For each metric, the per-species rows show the mean absolute deviation (\(|\bar{d}_s|\)), the SD of true values across sites (\(\sigma_s\)), and each species’ contribution to the weighted mean raw score (\(w_s\) and \(|\bar{d}_s| x w_s\)). The “Raw score” row shows the weighted mean (computed using the formula in Step 4), the calibrated score floor, the rescaled numeric score, and the letter grade.

Table 10: Score derivation for group C in 2025. Per-species rows show the elements of the weighted mean formula from Step 4. The ‘Raw score’ row shows the weighted mean and its conversion to a calibrated numeric score and letter grade via the score floor.

Species	\|d̅_s\|	σ_s	w_s = 1/(1+σ_s) (sums to D)	\|d̅_s\| × w_s (sums to N)	Raw score (N/D)	Score floor	Numeric score	Letter grade
Abundance
Halodule	1.00	0.00	1.00	1.00	—	—	—	—
Syringodium	0.00	1.00	0.50	0.00	—	—	—	—
Thalassia	1.00	1.00	0.50	0.50	—	—	—	—
Raw score (weighted mean)	—	—	2.00	1.50	0.750	59	59.2	D+
Blade Length
Halodule	2.40	11.50	0.08	0.19	—	—	—	—
Syringodium	7.20	9.80	0.09	0.67	—	—	—	—
Thalassia	2.40	10.30	0.09	0.21	—	—	—	—
Raw score (weighted mean)	—	—	0.26	1.07	4.102	50	87.0	B+
Short Shoot Density
Halodule	1.10	2.50	0.29	0.31	—	—	—	—
Syringodium	0.40	0.00	1.00	0.40	—	—	—	—
Thalassia	0.30	1.30	0.43	0.13	—	—	—	—
Raw score (weighted mean)	—	—	1.72	0.84	0.491	96	97.8	A
Total
Average of three metric scores	—	—	—	—	—	—	81.3	B
For the Raw score row: the w_s column shows D = Σw_s and the \|d̅_s\| × w_s column shows N = Σ(\|d̅_s\| × w_s). Raw score = N/D.

The figure below shows how raw scores map to numeric scores across all groups for each metric. The grey line is the linear rescaling anchored at 100 for the best group and at the score floor for the worst. Group C is highlighted in blue.

Figure 2: Raw score to numeric score rescaling for all groups in 2025 by metric. Each dot is one group and group C (blue) is highlighted with drop lines to both axes. The grey line is the linear mapping from the best group (lowest raw deviation, numeric score 100) to the worst (highest raw deviation, numeric score = score floor).

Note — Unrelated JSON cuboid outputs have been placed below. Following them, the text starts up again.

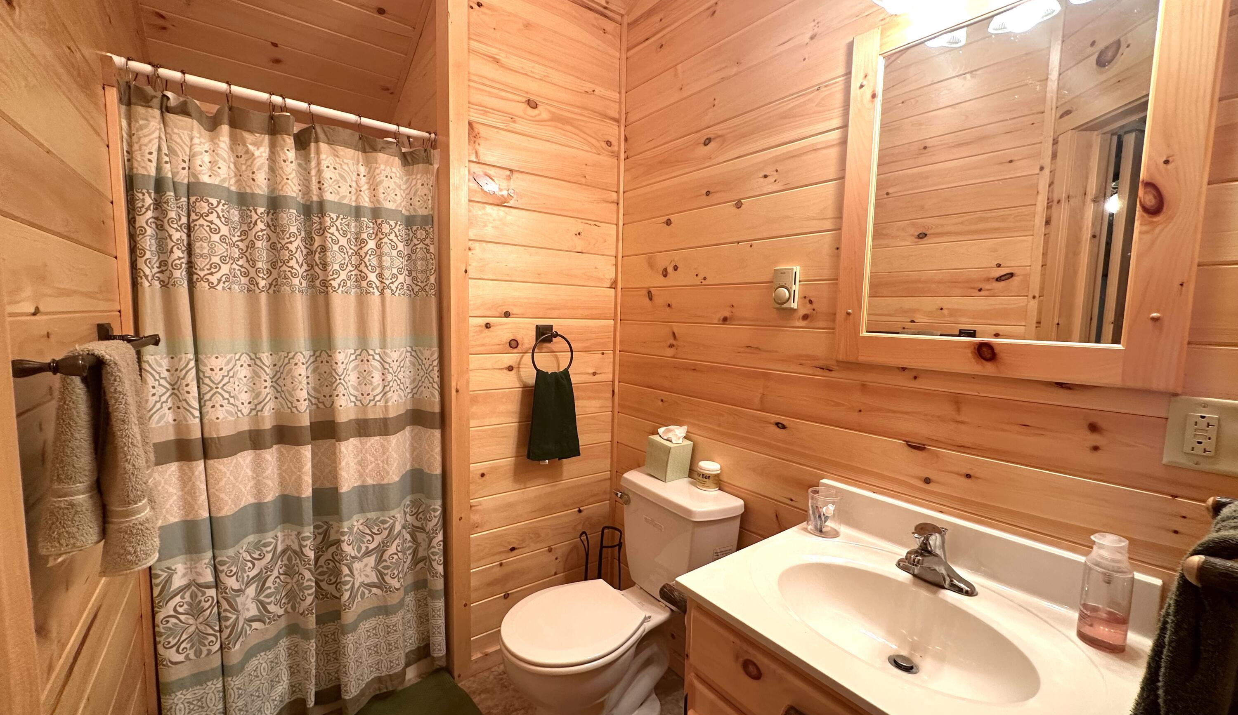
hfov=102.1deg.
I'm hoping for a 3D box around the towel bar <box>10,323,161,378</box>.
[{"bbox_3d":[-0.842,-0.015,0.810,0.088,0.058,0.670,-3,6,-37],"label":"towel bar"}]

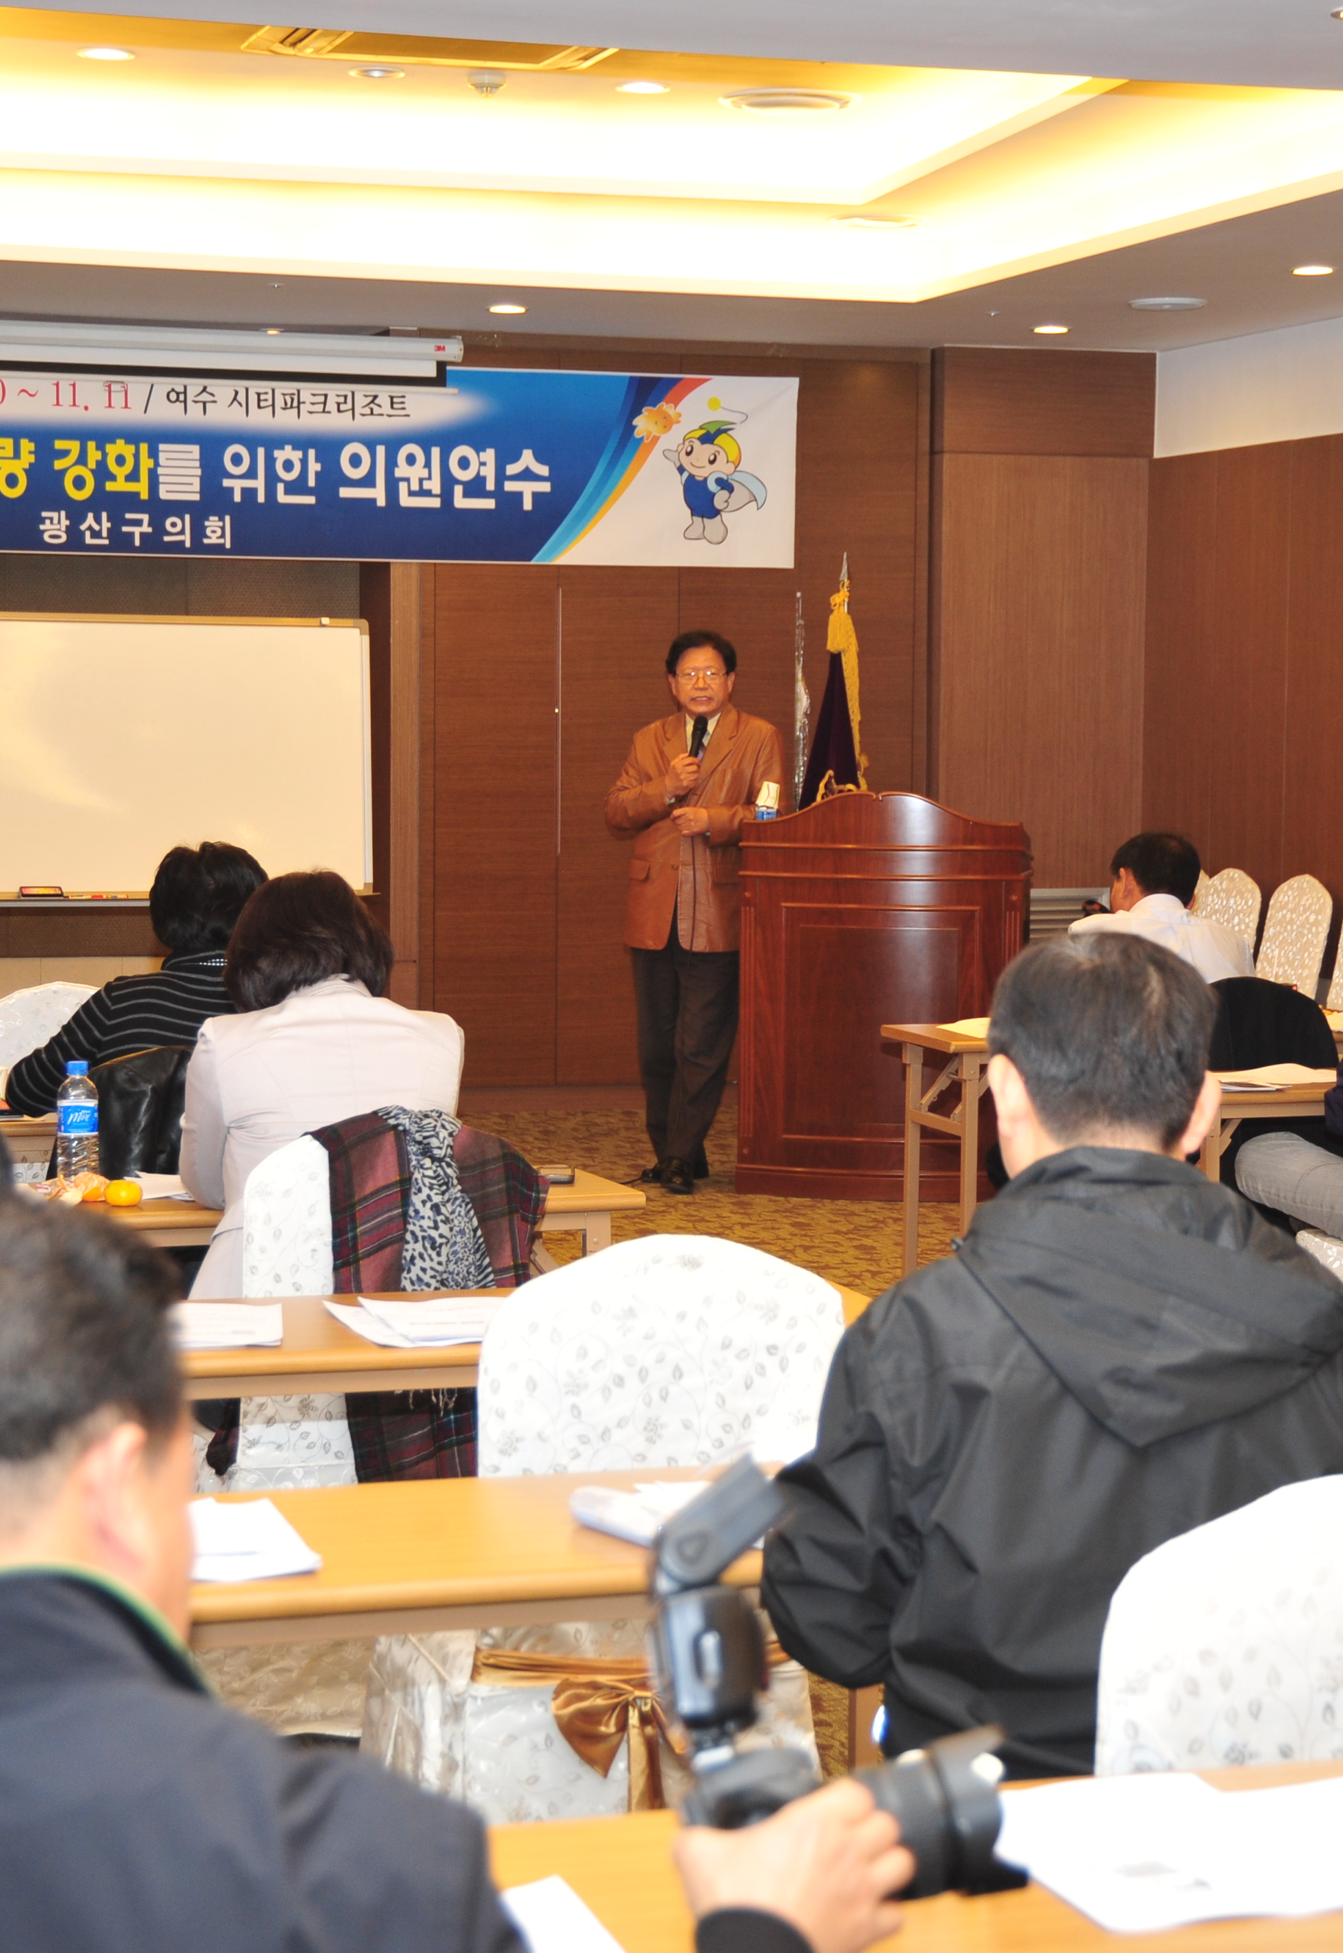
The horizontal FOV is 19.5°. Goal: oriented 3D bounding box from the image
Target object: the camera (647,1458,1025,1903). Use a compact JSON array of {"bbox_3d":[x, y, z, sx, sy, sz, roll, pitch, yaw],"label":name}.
[{"bbox_3d":[0.087,0.403,2.220,0.215,0.260,0.145,-5,4,-13],"label":"camera"}]

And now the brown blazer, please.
[{"bbox_3d":[0.075,-0.453,12.174,0.570,0.750,0.380,1,4,6],"label":"brown blazer"}]

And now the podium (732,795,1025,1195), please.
[{"bbox_3d":[0.653,0.044,11.974,0.860,1.220,0.540,1,4,7],"label":"podium"}]

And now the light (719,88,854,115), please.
[{"bbox_3d":[0.336,-2.536,11.342,0.385,0.050,0.385,1,4,0],"label":"light"}]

The red dashed line shows the calibrated score floor.

How the calibration affected this group’s scores

Table 11: Effect of calibration on scores for group C in 2025. The floor is the lowest possible score any group could receive in this year for each metric.

Metric	Score without calibration	Score with calibration	Ratio (within-year spread / historical mean)	Score floor
Abundance	50.0	59.2	0.82	59
Blade Length	87.0	87.0	1.30	50
Short Shoot Density	71.6	97.8	0.08	96

A ratio below 1 (tighter than average cohort) raises the floor for all groups, including this one. A floor of 50 means no calibration adjustment was applied.